Proseguendo nell’iniziativa legislativa promossa per ampliare l’accesso dei medici veterinari nella scuola secondaria, la FNOVI – dopo aver dedicato all’argomento anche un articolo sulla rivista di categoria che ha suscitato interesse da parte di molti colleghi, in particolare da colleghi insegnanti – scrive al Ministro dell’Istruzione, dell’Università e della Ricerca, On Maria Stella Gelmini per segnalare che il Decreto del Ministero della Pubblica Istruzione n. 334 del 24 novembre 1994 (Nuovo ordinamento delle classi di abilitazione all'insegnamento e di concorso a cattedre e a posti di insegnante tecnico-pratico e di insegnante di arte applicata nelle scuole ed istituti di istruzione secondaria ed artistica) “non riconosce ai laureati in medicina veterinaria l’accesso all’insegnamento di numerose materie di studio per le quali la loro preparazione curricolare si rivela invece del tutto idonea, quando non particolarmente indicata”.

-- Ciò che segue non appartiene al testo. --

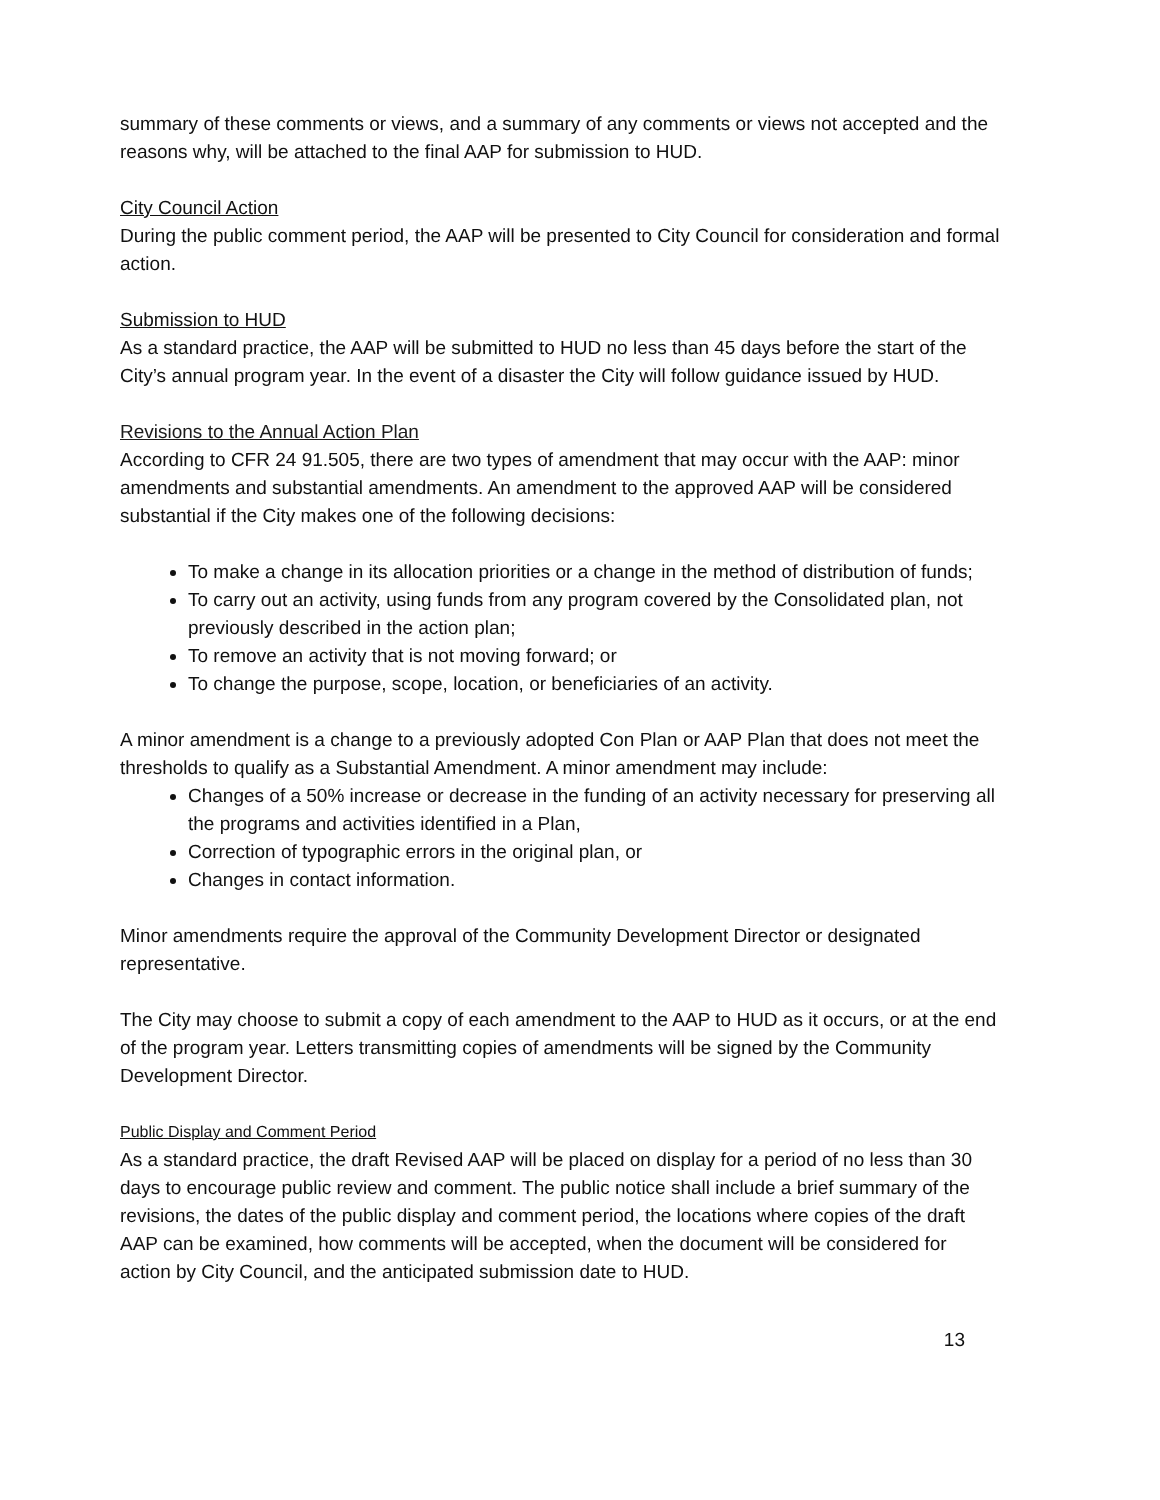summary of these comments or views, and a summary of any comments or views not accepted and the reasons why, will be attached to the final AAP for submission to HUD.
City Council Action
During the public comment period, the AAP will be presented to City Council for consideration and formal action.
Submission to HUD
As a standard practice, the AAP will be submitted to HUD no less than 45 days before the start of the City’s annual program year. In the event of a disaster the City will follow guidance issued by HUD.
Revisions to the Annual Action Plan
According to CFR 24 91.505, there are two types of amendment that may occur with the AAP: minor amendments and substantial amendments. An amendment to the approved AAP will be considered substantial if the City makes one of the following decisions:
To make a change in its allocation priorities or a change in the method of distribution of funds;
To carry out an activity, using funds from any program covered by the Consolidated plan, not previously described in the action plan;
To remove an activity that is not moving forward; or
To change the purpose, scope, location, or beneficiaries of an activity.
A minor amendment is a change to a previously adopted Con Plan or AAP Plan that does not meet the thresholds to qualify as a Substantial Amendment. A minor amendment may include:
Changes of a 50% increase or decrease in the funding of an activity necessary for preserving all the programs and activities identified in a Plan,
Correction of typographic errors in the original plan, or
Changes in contact information.
Minor amendments require the approval of the Community Development Director or designated representative.
The City may choose to submit a copy of each amendment to the AAP to HUD as it occurs, or at the end of the program year. Letters transmitting copies of amendments will be signed by the Community Development Director.
Public Display and Comment Period
As a standard practice, the draft Revised AAP will be placed on display for a period of no less than 30 days to encourage public review and comment. The public notice shall include a brief summary of the revisions, the dates of the public display and comment period, the locations where copies of the draft AAP can be examined, how comments will be accepted, when the document will be considered for action by City Council, and the anticipated submission date to HUD.
13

Raggiunto da notizie di “riordino delle classi di concorso” e preoccupato per la posizione dei laureati in medici veterinaria, il Presidente Penocchio ha sottoposto all’attenzione del Ministro l’iniziativa della FNOVI - che si è concretizzata nella presentazione della proposta di legge degli Onorevoli MANCUSO e VIOLA: "Norme sull'abilitazione all'insegnamento per i laureati in medicina veterinaria" (4112) suggerendo “analoga iniziativa dal parte del Suo Dicastero”.